## Action item
Filtering the records below, copy only those lines that include the word "linejoin".

Top of Provided material

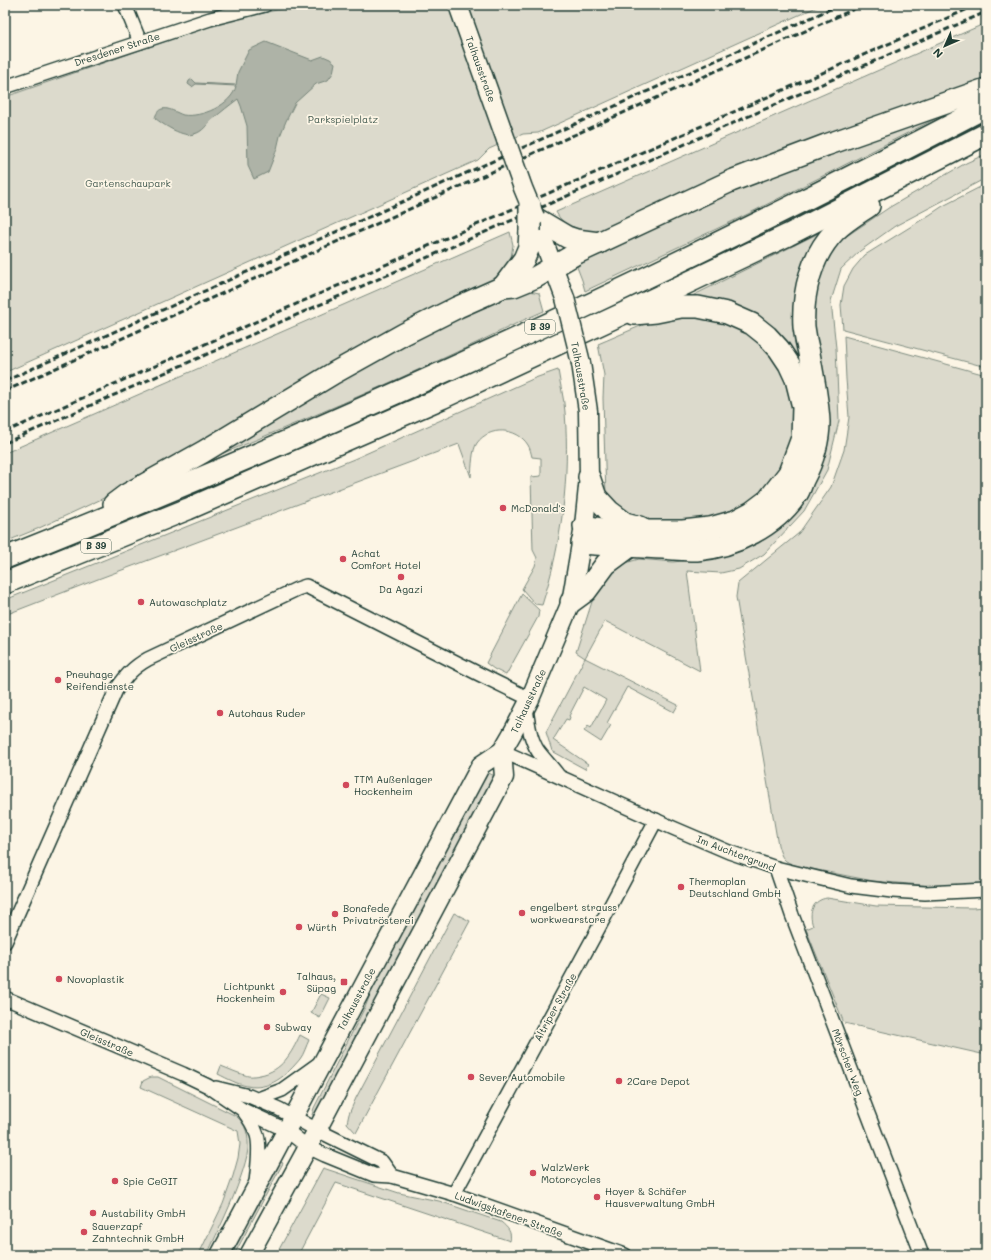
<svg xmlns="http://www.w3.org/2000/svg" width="991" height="1260" font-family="Mali,sans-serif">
  <rect width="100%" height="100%" fill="#fcf5e5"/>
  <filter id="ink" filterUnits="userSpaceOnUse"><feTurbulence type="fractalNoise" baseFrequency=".025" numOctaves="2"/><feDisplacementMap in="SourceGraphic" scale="8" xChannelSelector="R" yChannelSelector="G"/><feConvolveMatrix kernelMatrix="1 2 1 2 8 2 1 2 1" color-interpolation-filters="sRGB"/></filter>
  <g filter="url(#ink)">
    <g fill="#dcdacc" stroke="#7e8c80">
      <path d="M299 5H821L538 133 523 134 489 149 478 160 6 372 5 371V97L218 23Z"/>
      <path d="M986 23V83L599 233 583 234C576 226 572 228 565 223 561 220 558 216 556 212Z"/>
      <path d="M938 113 939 117 748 214 585 291 582 280 577 267 585 261 747 183Z"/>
      <path d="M986 118V124L846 196 594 319 592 313Z"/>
      <path d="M986 154V178L895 226 860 251 841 269 831 301 836 348 839 421 827 470 804 511 764 554 739 569 721 573 687 571 700 671 605 621 585 658 678 705 674 712 627 687 607 723 611 725 601 742 584 731 588 726 591 728 606 700 584 687 569 716 570 717 569 720 566 719 553 740 588 764 585 769 552 751 546 732 585 658 576 652 596 589 603 576 622 564 639 559 673 562 717 557 747 548 765 536 791 516 813 341 812 296 822 266 836 243 890 207 966 163Z"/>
      <path d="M986 184V367L843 329 841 305 844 286 853 269 865 255 931 214 943 206Z"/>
      <path d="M823 231 824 233C802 264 795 296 798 333 799 345 803 357 806 369 809 385 814 400 814 416 815 440 807 466 794 485 770 521 732 541 689 542 678 543 667 542 656 541 640 540 624 540 608 538L609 535C652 537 700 544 741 526 809 494 830 406 785 346 777 336 768 326 757 319 737 307 713 302 690 300V297Z"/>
      <path d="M510 232 513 245 510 264 498 277 182 459 106 497 37 529 5 542V453Z"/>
      <path d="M520 291H530L539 293 544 311C515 323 488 338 459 351 380 388 300 422 219 455L218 452 390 351 507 295Z"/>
      <path d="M699 313 746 327 784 370 798 412 788 463 755 503 716 520 655 523 632 516 606 497 603 398 604 375 598 344 645 324 676 315Z"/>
      <path d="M844 336 986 375V883L934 886 873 881 797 866C783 861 782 859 778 845L736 597 738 583 799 533 831 487 844 450 849 417 846 379Z"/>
      <path d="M558 370C560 384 564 398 565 412 570 477 562 543 542 605L535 604 522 589 535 566 537 558 533 550 531 477 541 476V458L532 457C531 453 530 448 528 445 517 427 489 426 477 443 472 450 472 467 471 477L459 444 98 579 5 615V600L354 459 535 378Z"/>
      <path d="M522 594 539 610 538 617 506 675 494 669 486 663Z"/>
      <path d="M484 771 495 776 318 1110 313 1115H312L314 1108 366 1005 386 954Z"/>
      <path d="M827 898 876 906 972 908 986 907V1055L844 1023 806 929 813 926C808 912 813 900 827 898Z"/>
      <path d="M454 913 470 921 356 1133 347 1123 349 1114 356 1098Z"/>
      <path d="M321 994 330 998 320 1018 311 1013Z"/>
      <path d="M300 1035 309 1040C306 1046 304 1054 300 1059 287 1075 269 1091 247 1086 237 1084 228 1079 218 1074L221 1066C229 1069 237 1073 245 1075 249 1077 255 1076 260 1075 282 1071 291 1054 300 1035Z"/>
      <path d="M151 1077H158L236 1116C246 1124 249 1136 248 1149 247 1158 244 1167 241 1176 232 1203 219 1229 207 1255L199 1254 223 1204 233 1176 238 1158 240 1144 238 1131 141 1087 143 1081Z"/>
      <path d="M278 1161 283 1163 234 1255H228Z"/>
      <path d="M323 1168 399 1193 439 1201 501 1222C508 1228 512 1232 510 1241L336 1183 298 1255H276Z"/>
    </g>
    <path fill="#aeb3a7" stroke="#758479" d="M266 42 312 60 323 56 330 59 335 63 333 73 328 80 316 84 295 103 286 121 280 136 277 149 268 172 254 179 248 166 247 126 241 106 238 99C230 105 221 112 213 119 207 124 203 132 194 134 184 138 163 125 155 118 156 114 158 110 162 109 168 107 177 113 183 115 201 118 232 105 236 86L196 84 192 87 188 84 189 81 192 79 196 83 236 85 238 72 249 50Z"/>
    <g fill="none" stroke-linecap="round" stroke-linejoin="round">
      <g stroke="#1f3d34" stroke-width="16">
        <g id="minor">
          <path d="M125 5 140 42"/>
          <path d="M5 87 210 19 265 5"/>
          <path d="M526 708C528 723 530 739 538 751 544 759 551 766 557 774"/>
          <path d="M502 751 673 828 729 852 776 868 851 886 892 891 925 893 986 890"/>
          <path d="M776 868 792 915 922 1255"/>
          <path d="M5 942 116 690C126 676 132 668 148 659L297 589 306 586 479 674 530 699"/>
          <path d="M5 998 183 1074 208 1086 243 1110 286 1130 308 1147 325 1155 374 1175 392 1176 454 1194 625 1255"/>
          <path d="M216 1088 249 1096 279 1109 317 1130 382 1162 392 1176"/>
          <path d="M258 1099 282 1090 321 1062"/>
          <path d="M243 1110C249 1118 254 1126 257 1135 261 1148 257 1170 256 1183"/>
          <path d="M454 1194 604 918 656 820"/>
        </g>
      </g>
      <g stroke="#1f3d34" stroke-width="21">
        <g id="secondary">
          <path d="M458 5 506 140"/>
          <path d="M535 218 565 298"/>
          <path d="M220 1255 481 765 502 751 513 732 530 699 571 602 573 591 584 526 589 477 588 411 581 363"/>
          <path d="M249 1255 308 1147 504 777 502 751"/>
        </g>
      </g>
      <g stroke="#1f3d34" stroke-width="24">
        <g id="trunk">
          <path d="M535 218 567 237 576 240 599 243"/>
          <path d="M503 287 524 259 529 247 530 231"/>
          <path d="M589 477 596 497 609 511 625 523 640 527"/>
          <path d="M114 504 126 495 203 452 334 373 404 334 458 307 503 287 514 286 536 277 577 253 731 181 826 145 986 89"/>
          <path d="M584 526 615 531H683L710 528 735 521 752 512 768 500 789 473 802 438 803 407 796 379 789 364 779 349 767 336 752 324 727 313 698 307H681L656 312 634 314"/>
          <path d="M582 543C609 545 636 547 663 548 674 549 686 550 697 550 734 547 776 526 797 494 800 490 801 485 803 480 812 463 819 442 819 422 818 399 813 376 809 353 807 345 805 335 804 327 802 293 811 256 835 231 845 221 857 214 869 206"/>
          <path d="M5 558C133 507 260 454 385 398 589 308 789 210 986 107"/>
          <path d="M5 583 188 509 442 398 622 314 788 235 986 134"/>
          <path d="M571 602 586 591 606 564 629 547"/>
        </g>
      </g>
      <use href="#minor" stroke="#fcf5e5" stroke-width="13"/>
      <use href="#secondary" stroke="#fcf5e5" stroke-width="18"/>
      <use href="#trunk" stroke="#fcf5e5" stroke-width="21"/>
      <g stroke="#1f3d34" stroke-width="3" stroke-dasharray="6 3" stroke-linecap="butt">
        <path d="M5 381 839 5"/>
        <path d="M5 391 863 5"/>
        <path d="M5 432 977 5"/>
        <path d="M5 443 986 12"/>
      </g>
      <g stroke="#1f3d34" stroke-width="21" stroke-linecap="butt">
        <g id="secondary-bridge">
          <path d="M506 140 523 188 535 217"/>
          <path d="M565 298 581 363"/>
        </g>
      </g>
      <g stroke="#1f3d34" stroke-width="24" stroke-linecap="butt">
        <path id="trunk-bridge" d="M530 205V231"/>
      </g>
      <use href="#secondary-bridge" stroke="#fcf5e5" stroke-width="18"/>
      <use href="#trunk-bridge" stroke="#fcf5e5" stroke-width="21"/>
    </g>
  </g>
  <g fill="#d1495b" stroke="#fcf5e5" stroke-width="1.5">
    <circle cx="503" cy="508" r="4"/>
    <circle cx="343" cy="559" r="4"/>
    <circle cx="401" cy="577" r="4"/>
    <circle cx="141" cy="602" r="4"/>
    <circle cx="58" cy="680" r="4"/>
    <circle cx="220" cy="713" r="4"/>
    <circle cx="346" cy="785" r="4"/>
    <circle cx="681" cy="887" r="4"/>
    <circle cx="522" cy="913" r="4"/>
    <circle cx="335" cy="914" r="4"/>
    <circle cx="299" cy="927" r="4"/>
    <circle cx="59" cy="979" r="4"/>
    <rect x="340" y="978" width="8" height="8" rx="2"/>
    <circle cx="283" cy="992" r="4"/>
    <circle cx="267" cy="1027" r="4"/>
    <circle cx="471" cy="1077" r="4"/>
    <circle cx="619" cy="1081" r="4"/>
    <circle cx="533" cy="1173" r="4"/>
    <circle cx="115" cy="1181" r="4"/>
    <circle cx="597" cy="1197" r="4"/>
    <circle cx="93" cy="1213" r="4"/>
    <circle cx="84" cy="1232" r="4"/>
  </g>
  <g text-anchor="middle" stroke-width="3.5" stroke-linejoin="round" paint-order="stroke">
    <g fill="#fcf5e5" stroke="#617469" stroke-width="1">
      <rect x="525" y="320" width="30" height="14" rx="3"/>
      <rect x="81" y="539" width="30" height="14" rx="3"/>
    </g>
    <g font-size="9" font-weight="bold" fill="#1f3d34">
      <text x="540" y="330">B 39</text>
      <text x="96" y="549">B 39</text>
    </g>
    <g font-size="10" fill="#1f3d34" stroke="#fcf5e5">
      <text transform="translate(117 49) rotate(-18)" y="4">Dresdener Straße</text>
      <text transform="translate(481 69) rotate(70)" y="4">Talhausstraße</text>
      <text transform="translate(581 376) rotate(80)" y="4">Talhausstraße</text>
      <text transform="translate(196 637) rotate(-25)" y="4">Gleisstraße</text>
      <text transform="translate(528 701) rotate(-65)" y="4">Talhausstraße</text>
      <text transform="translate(736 853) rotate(21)" y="4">Im Auchtergrund</text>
      <text transform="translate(356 999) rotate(-62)" y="4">Talhausstraße</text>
      <text transform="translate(555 1007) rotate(-61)" y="4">Altriper Straße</text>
      <text transform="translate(107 1042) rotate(23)" y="4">Gleisstraße</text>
      <text transform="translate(848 1062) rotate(69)" y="4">Mörscher Weg</text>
      <text transform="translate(509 1214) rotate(20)" y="4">Ludwigshafener Straße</text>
    </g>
    <g font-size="10" fill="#455c52" stroke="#fcf5e5">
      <text x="343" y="123">Parkspielplatz</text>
      <text x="128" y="187">Gartenschaupark</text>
    </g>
    <g font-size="10" fill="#1f3d34" stroke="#fcf5e5" text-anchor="start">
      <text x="511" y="512">McDonald's</text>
      <text x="351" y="557">Achat<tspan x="351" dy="12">Comfort Hotel</tspan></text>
      <text x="401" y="593" text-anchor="middle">Da Agazi</text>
      <text x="149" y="606">Autowaschplatz</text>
      <text x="66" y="678">Pneuhage<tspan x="66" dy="12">Reifendienste</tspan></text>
      <text x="228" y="717">Autohaus Ruder</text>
      <text x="354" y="783">TTM Außenlager<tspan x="354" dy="12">Hockenheim</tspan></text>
      <text x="689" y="885">Thermoplan<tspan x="689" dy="12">Deutschland GmbH</tspan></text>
      <text x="530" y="911">engelbert strauss<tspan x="530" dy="12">workwearstore</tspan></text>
      <text x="343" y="912">Bonafede<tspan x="343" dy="12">Privatrösterei</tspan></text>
      <text x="307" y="931">Würth</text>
      <text x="336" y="980" text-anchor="end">Talhaus,<tspan x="336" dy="12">Süpag</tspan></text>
      <text x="67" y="983">Novoplastik</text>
      <text x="275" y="990" text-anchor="end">Lichtpunkt<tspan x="275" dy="12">Hockenheim</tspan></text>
      <text x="275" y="1031">Subway</text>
      <text x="479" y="1081">Sever Automobile</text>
      <text x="627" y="1085">2Care Depot</text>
      <text x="541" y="1171">WalzWerk<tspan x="541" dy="12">Motorcycles</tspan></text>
      <text x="123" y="1185">Spie CeGIT</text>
      <text x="605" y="1195">Hoyer &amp; Schäfer<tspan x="605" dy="12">Hausverwaltung GmbH</tspan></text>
      <text x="101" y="1217">Austability GmbH</text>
      <text x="92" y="1230">Sauerzapf<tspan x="92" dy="12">Zahntechnik GmbH</tspan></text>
    </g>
  </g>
  <rect width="991" height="1260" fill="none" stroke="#fcf5e5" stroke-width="20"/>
  <rect x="10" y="10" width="971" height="1240" fill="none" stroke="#1f3d34" stroke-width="1.5" filter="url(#ink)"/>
  <g transform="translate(945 46) rotate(225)" stroke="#fcf5e5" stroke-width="3" paint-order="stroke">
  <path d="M0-3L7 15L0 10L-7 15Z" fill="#1f3d34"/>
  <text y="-6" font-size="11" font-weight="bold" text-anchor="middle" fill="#1f3d34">N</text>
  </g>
</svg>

Bottom of Provided material

## Response area
    <g fill="none" stroke-linecap="round" stroke-linejoin="round">
  <g text-anchor="middle" stroke-width="3.5" stroke-linejoin="round" paint-order="stroke">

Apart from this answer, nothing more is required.